Stored data entries:
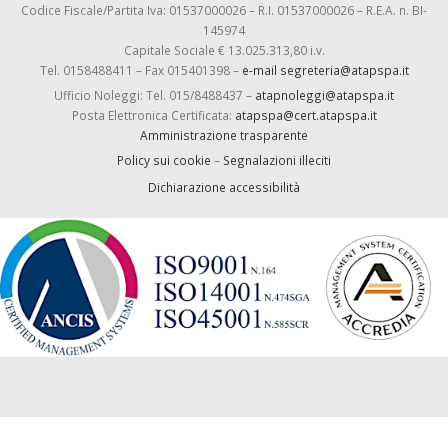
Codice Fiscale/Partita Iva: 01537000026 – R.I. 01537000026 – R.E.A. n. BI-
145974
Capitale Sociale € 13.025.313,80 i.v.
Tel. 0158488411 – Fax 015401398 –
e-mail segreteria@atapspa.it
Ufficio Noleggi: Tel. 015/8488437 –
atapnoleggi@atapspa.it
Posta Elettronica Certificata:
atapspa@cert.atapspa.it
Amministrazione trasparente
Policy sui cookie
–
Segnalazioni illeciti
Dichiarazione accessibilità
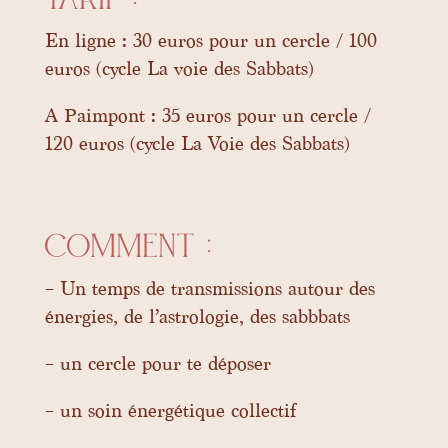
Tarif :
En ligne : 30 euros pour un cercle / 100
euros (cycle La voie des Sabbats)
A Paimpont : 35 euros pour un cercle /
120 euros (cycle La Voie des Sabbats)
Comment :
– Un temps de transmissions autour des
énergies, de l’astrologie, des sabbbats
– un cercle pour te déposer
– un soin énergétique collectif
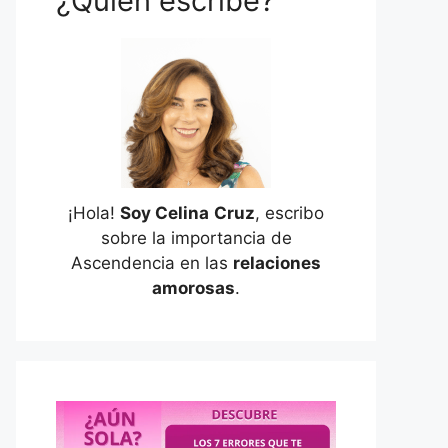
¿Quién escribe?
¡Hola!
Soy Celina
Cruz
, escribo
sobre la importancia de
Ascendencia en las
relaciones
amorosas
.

Task brief → Please extract each line from the rows above that contains the string "Sabbats".

Answer for the task →
euros (cycle La voie des Sabbats)
120 euros (cycle La Voie des Sabbats)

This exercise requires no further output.